Administrative functions have been moved to a small town 20 kilometres away, while villagers have been scattered, many to newly built prefabricated housing.

"I know I will die here," Hatsui Akaishisawa, an 80-year-old rice farmer told AFP as she dried a wet carpet outside her temporary home in Matsukawa, central Fukushima, the biggest refugee housing complex for Iitate villagers.

"Of course, I want to go back home, but it does not mean anything if I can't continue farming," she said. "I'm giving it up now."

The cattle that were raised in the village for famed "Iitate brand" marbled beef have all gone, sold off at steep discounts, or slaughtered because the once-prized meat was virtually unsellable.

"Even if we can return home, we won't raise cows anymore," said Masako Kobayashi, a 79-year-old cattle farmer. "We can't grow even a single stalk of of straw to feed them because of the radiation."

Tokyo says it plans to redefine the Fukushima evacuation zone by late March to take account of the fact that contamination levels vary widely even over small areas.

This could mean that Iitate will be broken into several different categories, with some places declared safe immediately, others requiring decontamination work and some parts being out of bounds.

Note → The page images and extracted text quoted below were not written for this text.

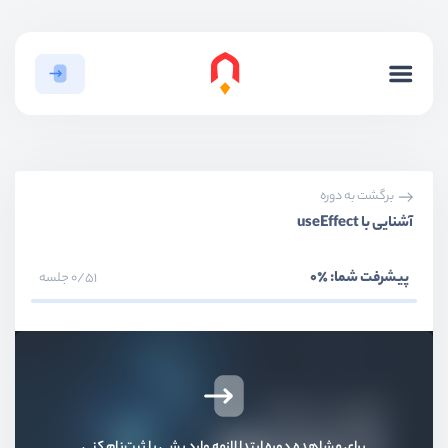
برگشت به دوره
آشنایی با useEffect
پیشرفت شما:
٪0
0/51 جلسه
برای مشاهده دوره ابتدا لازمه وارد بشی یا ثبت‌نام کنی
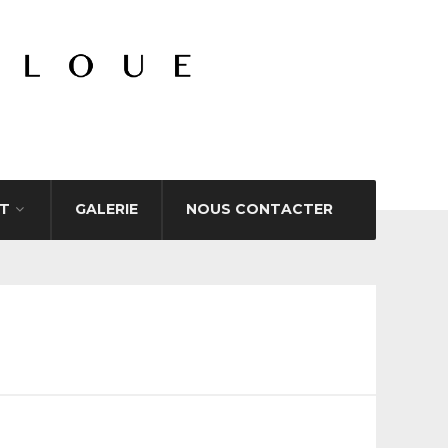
T
GALERIE
NOUS CONTACTER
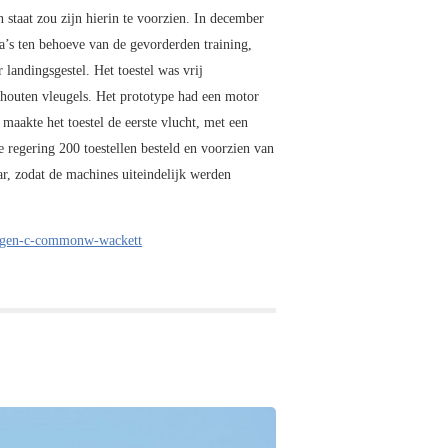
 staat zou zijn hierin te voorzien. In december
a’s ten behoeve van de gevorderden training,
 landingsgestel. Het toestel was vrij
 houten vleugels. Het prototype had een motor
maakte het toestel de eerste vlucht, met een
 regering 200 toestellen besteld en voorzien van
r, zodat de machines uiteindelijk werden
gtuigen-c-commonw-wackett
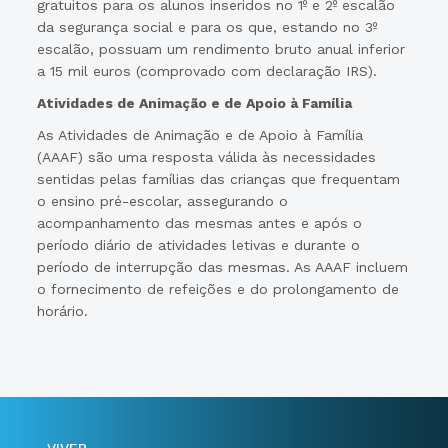
gratuitos para os alunos inseridos no 1º e 2º escalão
da segurança social e para os que, estando no 3º
escalão, possuam um rendimento bruto anual inferior
a 15 mil euros (comprovado com declaração IRS).
Atividades de Animação e de Apoio à Família
As Atividades de Animação e de Apoio à Família
(AAAF) são uma resposta válida às necessidades
sentidas pelas famílias das crianças que frequentam
o ensino pré-escolar, assegurando o
acompanhamento das mesmas antes e após o
período diário de atividades letivas e durante o
período de interrupção das mesmas. As AAAF incluem
o fornecimento de refeições e do prolongamento de
horário.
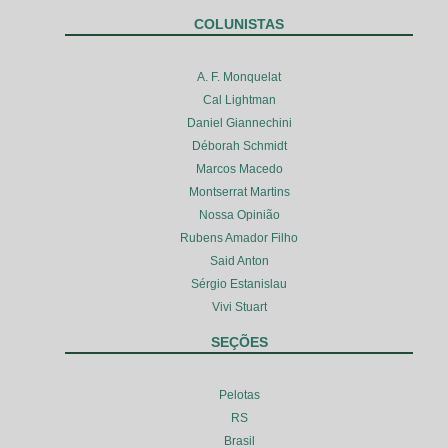
COLUNISTAS
A. F. Monquelat
Cal Lightman
Daniel Giannechini
Déborah Schmidt
Marcos Macedo
Montserrat Martins
Nossa Opinião
Rubens Amador Filho
Said Anton
Sérgio Estanislau
Vivi Stuart
SEÇÕES
Pelotas
RS
Brasil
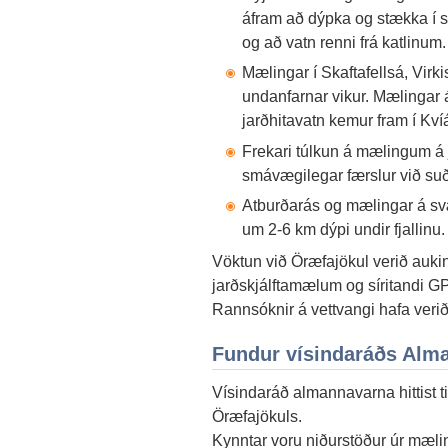
áfram að dýpka og stækka í s
og að vatn renni frá katlinum.
Mælingar í Skaftafellsá, Virk
undanfarnar vikur. Mælingar 
jarðhitavatn kemur fram í Kví
Frekari túlkun á mælingum á 
smávægilegar færslur við suð
Atburðarás og mælingar á svæ
um 2-6 km dýpi undir fjallinu.
Vöktun við Öræfajökul verið aukin
jarðskjálftamælum og síritandi 
Rannsóknir á vettvangi hafa verið
Fundur vísindaráðs Alm
Vísindaráð almannavarna hittist 
Öræfajökuls.
Kynntar voru niðurstöður úr mæl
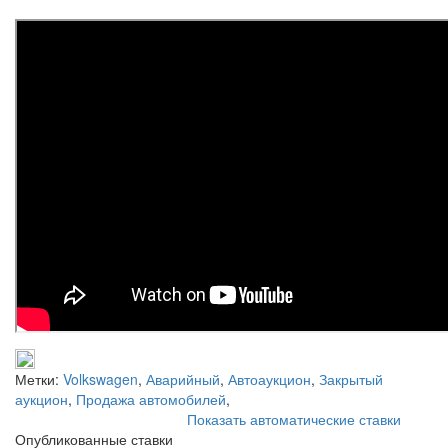
Метки:
Volkswagen
,
Аварийный
,
Автоаукцион
,
Закрытый
аукцион
,
Продажа автомобилей
,
Показать автоматические ставки
Опубликованные ставки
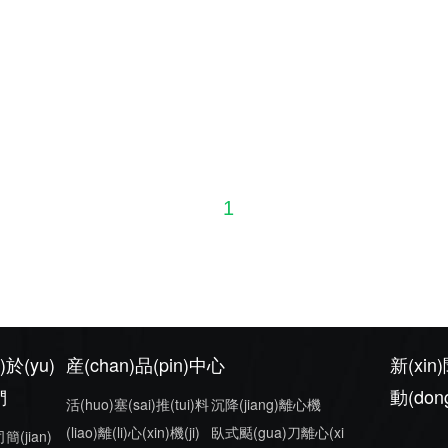
1
)於(yu)
産(chan)品(pin)中心
新(xin)
們
動(don
活(huo)塞(sai)推(tui)料
沉降(jiang)離心機
(liao)離(li)心(xin)機(ji)
臥式颳(gua)刀離心(xi
簡(jian)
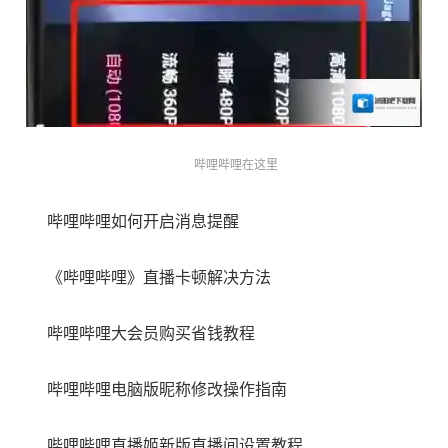
哔哩哔哩在这里
哔哩哔哩如何开启消息提醒
《哔哩哔哩》直播卡顿解决方法
哔哩哔哩大会员购买省钱教程
哔哩哔哩电脑版昵称修改操作指南
哔哩哔哩直播姬新版直播间设置教程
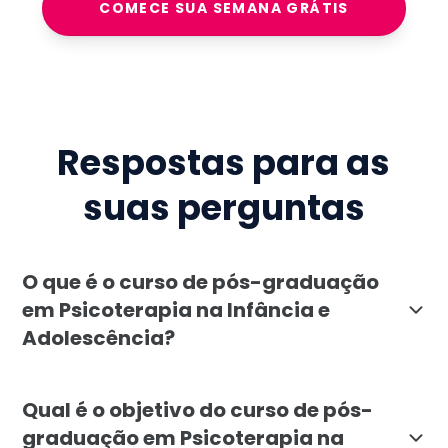
COMECE SUA SEMANA GRÁTIS
Respostas para as
suas perguntas
O que é o curso de pós-graduação
em Psicoterapia na Infância e
Adolescência?
A pós-graduação em Psicoterapia na Infância e Adoles
Qual é o objetivo do curso de pós-
graduação em Psicoterapia na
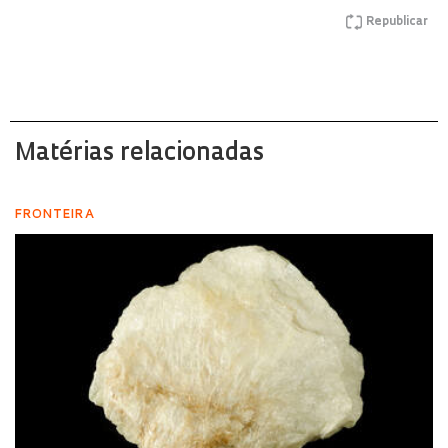
Republicar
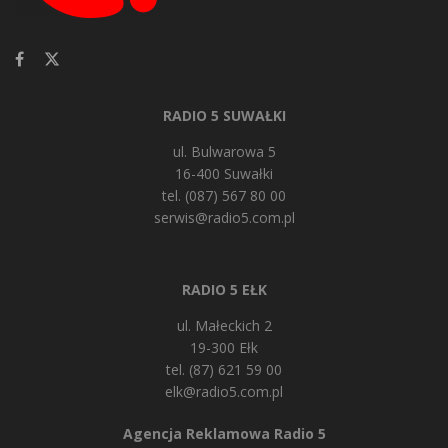
RADIO 5 SUWAŁKI
ul. Bulwarowa 5
16-400 Suwałki
tel. (087) 567 80 00
serwis@radio5.com.pl
RADIO 5 EŁK
ul. Małeckich 2
19-300 Ełk
tel. (87) 621 59 00
elk@radio5.com.pl
Agencja Reklamowa Radio 5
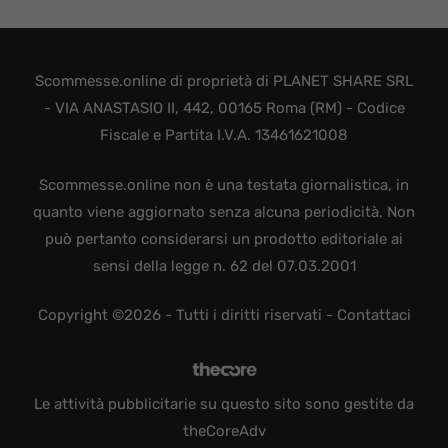
Scommesse.online di proprietà di PLANET SHARE SRL
- VIA ANASTASIO II, 442, 00165 Roma (RM) - Codice
Fiscale e Partita I.V.A. 13461621008
Scommesse.online non è una testata giornalistica, in
quanto viene aggiornato senza alcuna periodicità. Non
può pertanto considerarsi un prodotto editoriale ai
sensi della legge n. 62 del 07.03.2001
Copyright ©2026 - Tutti i diritti riservati -
Contattaci
Le attività pubblicitarie su questo sito sono gestite da
theCoreAdv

Iitate mayor Norio Kanno said the village was "still a ghost town" in a speech he delivered last month when he was invited to a music festival in New York.

Kanno has pledged that all villagers will be able to go home, but many are sceptical.

"The future of Iitate is not rosy but thorny," said Shigeru Hanai, a 50-year-old barber, who had returned temporarily to his shop in Iitate.

"Even if we are told, 'You may go home,' how could I do business without customers?" Hanai asked.

Masami Sanpei, manager of the nursing home that has become the centre of human activity in Iitate, said he wanted to keep the facility up and running, not just for its ageing residents, but so it can provide jobs for younger people when restrictions are lifted.

"The road to recovery is quite tough," said Sanpei, who commutes by car every day, along with 70 fellow care givers.

"Some people say the village only appears to be dead, but it really is," he said.

In December, Prime Minister Yoshihiko Noda said the country finally had control of Fukushima's leaking reactors, declaring them to be "in a state of cold shutdown".

But the disaster-weary public is only too aware that the crisis is far from over, with some parts of the no-go zone uninhabitable for decades and decommissioning of the reactors expected to take 40 years.

The task of restoring towns and villages even in lightly contaminated zones is complicated, with high costs and the logistical issues of where to put the soil that has to be removed.

But not everyone believes Iitate is a lost cause.

Mihori Takahashi, 30, says she understands why people of her generation are shunning the contaminated village, particularly those with concerns about their children's health.

"But I am determined to return to Iitate with my husband, no matter what," said Takahashi, an employee at a grocery store that opened in January inside the Matsukawa temporary housing complex.

"Some elderly villagers say they want to return to die there," she said. But I want to go back to live there."